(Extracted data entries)
====================
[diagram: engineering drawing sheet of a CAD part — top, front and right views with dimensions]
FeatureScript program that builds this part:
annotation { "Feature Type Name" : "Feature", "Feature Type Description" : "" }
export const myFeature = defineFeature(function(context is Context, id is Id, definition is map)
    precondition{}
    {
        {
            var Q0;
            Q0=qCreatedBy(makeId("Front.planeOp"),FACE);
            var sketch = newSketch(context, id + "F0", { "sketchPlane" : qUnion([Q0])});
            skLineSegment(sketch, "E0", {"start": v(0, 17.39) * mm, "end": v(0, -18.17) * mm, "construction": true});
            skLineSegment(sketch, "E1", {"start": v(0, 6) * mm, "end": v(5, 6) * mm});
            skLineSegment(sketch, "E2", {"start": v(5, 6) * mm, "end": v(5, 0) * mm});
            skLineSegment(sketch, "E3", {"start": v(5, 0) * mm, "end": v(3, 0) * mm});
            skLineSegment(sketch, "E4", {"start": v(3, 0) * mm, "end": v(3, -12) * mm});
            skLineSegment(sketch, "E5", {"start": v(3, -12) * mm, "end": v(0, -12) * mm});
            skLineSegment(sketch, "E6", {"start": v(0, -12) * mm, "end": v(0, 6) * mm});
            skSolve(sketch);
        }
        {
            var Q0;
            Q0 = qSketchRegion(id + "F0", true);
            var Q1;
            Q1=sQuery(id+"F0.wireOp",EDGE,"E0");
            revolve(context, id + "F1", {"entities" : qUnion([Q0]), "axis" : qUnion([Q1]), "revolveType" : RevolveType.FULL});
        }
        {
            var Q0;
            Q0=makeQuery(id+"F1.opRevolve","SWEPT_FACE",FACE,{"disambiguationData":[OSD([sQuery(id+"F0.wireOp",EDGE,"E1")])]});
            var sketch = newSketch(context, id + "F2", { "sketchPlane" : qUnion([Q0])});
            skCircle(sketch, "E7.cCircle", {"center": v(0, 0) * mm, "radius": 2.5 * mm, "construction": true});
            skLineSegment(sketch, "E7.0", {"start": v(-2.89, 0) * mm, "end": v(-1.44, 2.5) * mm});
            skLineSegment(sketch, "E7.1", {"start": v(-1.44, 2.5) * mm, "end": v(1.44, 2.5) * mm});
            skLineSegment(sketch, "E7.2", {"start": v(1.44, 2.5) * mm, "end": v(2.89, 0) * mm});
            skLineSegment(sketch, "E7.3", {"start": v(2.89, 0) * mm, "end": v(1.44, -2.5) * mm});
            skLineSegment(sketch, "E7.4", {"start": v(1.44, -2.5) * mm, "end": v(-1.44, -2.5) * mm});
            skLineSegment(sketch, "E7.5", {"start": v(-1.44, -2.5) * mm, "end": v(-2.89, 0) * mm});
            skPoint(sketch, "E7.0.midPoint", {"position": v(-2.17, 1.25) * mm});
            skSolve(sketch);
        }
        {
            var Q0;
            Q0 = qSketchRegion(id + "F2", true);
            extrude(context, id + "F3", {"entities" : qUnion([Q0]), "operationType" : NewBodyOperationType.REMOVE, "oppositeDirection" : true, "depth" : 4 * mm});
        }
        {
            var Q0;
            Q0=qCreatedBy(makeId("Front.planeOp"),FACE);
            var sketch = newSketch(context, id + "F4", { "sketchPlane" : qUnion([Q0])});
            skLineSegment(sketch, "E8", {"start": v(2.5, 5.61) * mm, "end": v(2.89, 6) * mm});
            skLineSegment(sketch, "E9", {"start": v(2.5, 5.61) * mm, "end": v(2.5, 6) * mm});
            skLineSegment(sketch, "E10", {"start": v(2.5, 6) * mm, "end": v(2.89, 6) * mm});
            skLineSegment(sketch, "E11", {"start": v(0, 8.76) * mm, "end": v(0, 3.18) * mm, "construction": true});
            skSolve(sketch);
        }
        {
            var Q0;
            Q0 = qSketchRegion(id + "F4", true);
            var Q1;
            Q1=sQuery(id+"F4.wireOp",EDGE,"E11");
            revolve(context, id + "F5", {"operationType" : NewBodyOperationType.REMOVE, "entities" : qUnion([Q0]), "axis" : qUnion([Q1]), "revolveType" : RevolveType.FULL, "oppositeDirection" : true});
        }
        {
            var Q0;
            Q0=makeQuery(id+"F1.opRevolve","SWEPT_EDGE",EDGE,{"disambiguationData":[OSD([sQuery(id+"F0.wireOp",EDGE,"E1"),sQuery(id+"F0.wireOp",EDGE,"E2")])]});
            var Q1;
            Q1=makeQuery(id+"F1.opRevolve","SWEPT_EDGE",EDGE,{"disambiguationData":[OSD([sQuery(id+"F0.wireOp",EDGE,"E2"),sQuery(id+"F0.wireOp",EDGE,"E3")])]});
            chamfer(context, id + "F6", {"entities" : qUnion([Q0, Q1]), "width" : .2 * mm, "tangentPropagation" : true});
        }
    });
====================
* Exercise aim
Edit the lines from the start of the entries through the line containing "v(0, 17.39) *", inclusive, replacing "myFeature" with "revolvedPart" and leaving everything else unchanged.

* Exercise response
[diagram: engineering drawing sheet of a CAD part — top, front and right views with dimensions]
FeatureScript program that builds this part:
annotation { "Feature Type Name" : "Feature", "Feature Type Description" : "" }
export const revolvedPart = defineFeature(function(context is Context, id is Id, definition is map)
    precondition{}
    {
        {
            var Q0;
            Q0=qCreatedBy(makeId("Front.planeOp"),FACE);
            var sketch = newSketch(context, id + "F0", { "sketchPlane" : qUnion([Q0])});
            skLineSegment(sketch, "E0", {"start": v(0, 17.39) * mm, "end": v(0, -18.17) * mm, "construction": true});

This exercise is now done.